Luke 17:20-25 - Thy Kingdom Come (1)
Asked by the Pharisees when the Kingdom of God would come, Jesus said in reply, "The coming of the Kingdom of God cannot be observed, and no one will announce, 'Look, here it is,' or, 'There it is.' For behold, the Kingdom of God is among you."
Then he said to his disciples, "The days will come when you will long to see one of the days of the Son of Man, but you will not see it. There will be those who will say to you, 'Look, there he is,' or 'Look, here he is.' Do not go off, do not run in pursuit. For just as lightning flashes and lights up the sky from one side to the other, so will the Son of Man be in his day. But first he must suffer greatly and be rejected by this generation."
This passage is a cornerstone for every consideration about evangelization. Quite similarly to what we have stated yesterday regarding the volatile character of mystery, “the coming of the Kingdom of God cannot be observed.” The Kingdom of God does not simply consist in a just society with accomplished laws, perfect education, and a peaceful environment. The Kingdom of God is not simply the ideal version of the Kingdom of Man. As for the latter, “there will be those who will say to you, ‘Look, there he is.’” But the Kingdom of God is more than visible accomplishments or measurable justice.
“The Kingdom of God is among you,” Jesus says. And yet, we do not quite see it. Precisely because it is a reality which transcends our human sense of accomplishment. Jesus has come to proclaim His Kingdom and He has invited us to enter it. Only by looking at the gates that lead into it can we fathom how different it is from a Kingdom of Man: The “main gate” is baptism, which means to die with Christ in order to resurrect with Him ("First he must suffer greatly and be rejected by this generation" - Luke 17:25). The “small doors” in our everyday life are the apparently insignificant deeds such as feeding the hungry, visiting the sick, or bearing patiently those who wrong us - to name just three out of many works of mercy. The “backdoor” through which we can re-enter the Kingdom after getting ourselves lost is confession.
All in all, these “doors” all highlight that the true place to look for the Kingdom of God is “among us,” and the things that are changed by His reign are the hearts and not merely the structures. Changed hearts will then, of course, also change the structures. The evangelization of culture, therefore, can only happen after the evangelization of hearts.

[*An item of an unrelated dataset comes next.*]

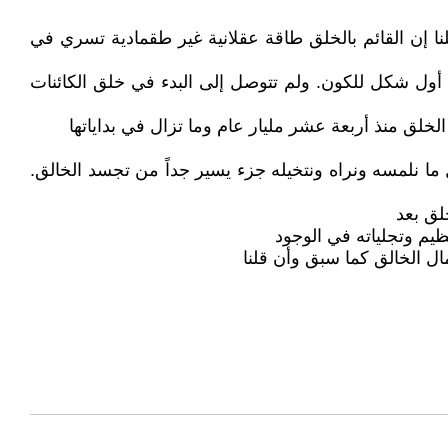
نا إن القائم بالخلق طاقة عقلانية غير طقمادية تسري في
 أول شكل للكون. ولم تتوصل إلى البدء في خلق الكائنات
كل ما نلمسه ونراه ونتخيله جزء يسير جداً من تجسد الخالق.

If you want to marvel at the beauty of Christ’s Kingdom contemplate the hearts of His faithful servants. The saints - and really each person in the state of grace - constitute the amazing citizens of His glorious Kingdom. The saints live “among us.” They make society better bo doubt; but they are not the products of society. They are the fruit of God’s doings, they are the inhabitants of His Kingdom. In order to belong to that Kingdom, you must allow Him to introduce you into it, to guide you through its sacramental gates of grace. The Kingdom is your true fatherland in which you will thrive and become the best version of yourself. Jesus is your true King who will lead you to the deepest happiness. “Thy Kingdom Come!” is the battle cry for a humanity in pursue of God-given fulfillment.